[Collected data]
* * *
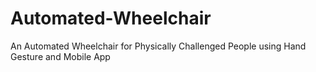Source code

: # Automated-Wheelchair
An Automated Wheelchair for Physically Challenged People using Hand Gesture and Mobile App

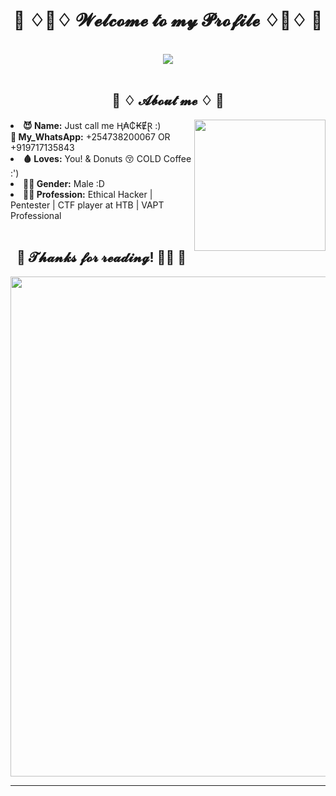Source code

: <body>
<h1 align="center">💖 ♢🥺♢ 𝓦𝓮𝓵𝓬𝓸𝓶𝓮 𝓽𝓸 𝓶𝔂 𝓟𝓻𝓸𝓯𝓲𝓵𝓮 ♢🥺♢ 💖</h1>
<br>
<div align="center">
<img src="https://data.whicdn.com/images/158505330/original.gif">
</div>
<br>
<div>
<h2 align="center"> 🦊 ♢ 𝓐𝓫𝓸𝓾𝓽 𝓶𝓮 ♢ 🦊 </h2>
<img src="https://media.tenor.com/images/93050f7326ce464ac09af37962bd9d81/tenor.gif" align="right" height=210>
<li>
<b>😈 Name:</b> Just call me Ⱨ₳₵₭ɆⱤ :)</li>
<b>🥱 My_WhatsApp:</b> +254738200067 OR +919717135843 </li>
<li> 
<b>🩸 Loves:</b> You! & Donuts 😚 COLD Coffee :')
</li>
<li>
<b>💁‍♂️ Gender:</b> Male :D
</li>
<li>
<b>👨‍💻 Profession:</b> Ethical Hacker | Pentester | CTF player at HTB | VAPT Professional
</li>
<br>
</div>
<h2 align="center">💖  𝓣𝓱𝓪𝓷𝓴𝓼 𝓯𝓸𝓻 𝓻𝓮𝓪𝓭𝓲𝓷𝓰! 👨‍🦯 💖</h2>
<div align="center">
<img src="https://thumbs.gfycat.com/BareEarlyCanadagoose-size_restricted.gif" width=800 hight=400>
</div>
<hr>
</div>
</div>
</body>
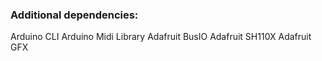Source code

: ### Additional dependencies:

Arduino CLI
Arduino Midi Library
Adafruit BusIO
Adafruit SH110X
Adafruit GFX
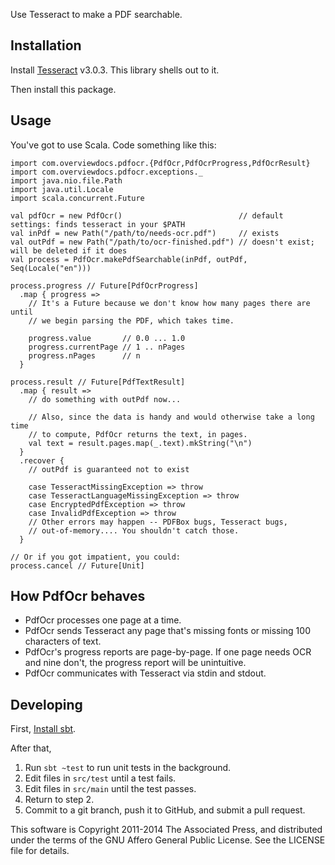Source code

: Use Tesseract to make a PDF searchable.

Installation
------------

Install [Tesseract](https://github.com/tesseract-ocr/tesseract) v3.0.3. This
library shells out to it.

Then install this package.

Usage
-----

You've got to use Scala. Code something like this:

    import com.overviewdocs.pdfocr.{PdfOcr,PdfOcrProgress,PdfOcrResult}
    import com.overviewdocs.pdfocr.exceptions._
    import java.nio.file.Path
    import java.util.Locale
    import scala.concurrent.Future

    val pdfOcr = new PdfOcr()                          // default settings: finds tesseract in your $PATH
    val inPdf = new Path("/path/to/needs-ocr.pdf")     // exists
    val outPdf = new Path("/path/to/ocr-finished.pdf") // doesn't exist; will be deleted if it does
    val process = PdfOcr.makePdfSearchable(inPdf, outPdf, Seq(Locale("en")))

    process.progress // Future[PdfOcrProgress]
      .map { progress =>
        // It's a Future because we don't know how many pages there are until
        // we begin parsing the PDF, which takes time.

        progress.value       // 0.0 ... 1.0
        progress.currentPage // 1 .. nPages
        progress.nPages      // n
      }

    process.result // Future[PdfTextResult]
      .map { result =>
        // do something with outPdf now...

        // Also, since the data is handy and would otherwise take a long time
        // to compute, PdfOcr returns the text, in pages.
        val text = result.pages.map(_.text).mkString("\n")
      }
      .recover {
        // outPdf is guaranteed not to exist

        case TesseractMissingException => throw
        case TesseractLanguageMissingException => throw
        case EncryptedPdfException => throw
        case InvalidPdfException => throw
        // Other errors may happen -- PDFBox bugs, Tesseract bugs,
        // out-of-memory.... You shouldn't catch those.
      }

    // Or if you got impatient, you could:
    process.cancel // Future[Unit]

How PdfOcr behaves
------------------

* PdfOcr processes one page at a time.
* PdfOcr sends Tesseract any page that's missing fonts or missing 100 characters of text.
* PdfOcr's progress reports are page-by-page. If one page needs OCR and nine don't, the progress report will be unintuitive.
* PdfOcr communicates with Tesseract via stdin and stdout.

Developing
----------

First, [Install sbt](http://www.scala-sbt.org/download.html).

After that, 

1. Run `sbt ~test` to run unit tests in the background.
2. Edit files in `src/test` until a test fails.
3. Edit files in `src/main` until the test passes.
4. Return to step 2.
5. Commit to a git branch, push it to GitHub, and submit a pull request.

This software is Copyright 2011-2014 The Associated Press, and distributed under the
terms of the GNU Affero General Public License. See the LICENSE file for details.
* * *
DIRECTIONS
Reproduce the lines starting at "a PDF searchable." and ending at "import scala.concurrent.Future", substituting "module" for "package" and keeping everything else unchanged.

SOLUTION TO THIS TASK
: Use Tesseract to make a PDF searchable.

Installation
------------

Install [Tesseract](https://github.com/tesseract-ocr/tesseract) v3.0.3. This
library shells out to it.

Then install this module.

Usage
-----

You've got to use Scala. Code something like this:

    import com.overviewdocs.pdfocr.{PdfOcr,PdfOcrProgress,PdfOcrResult}
    import com.overviewdocs.pdfocr.exceptions._
    import java.nio.file.Path
    import java.util.Locale
    import scala.concurrent.Future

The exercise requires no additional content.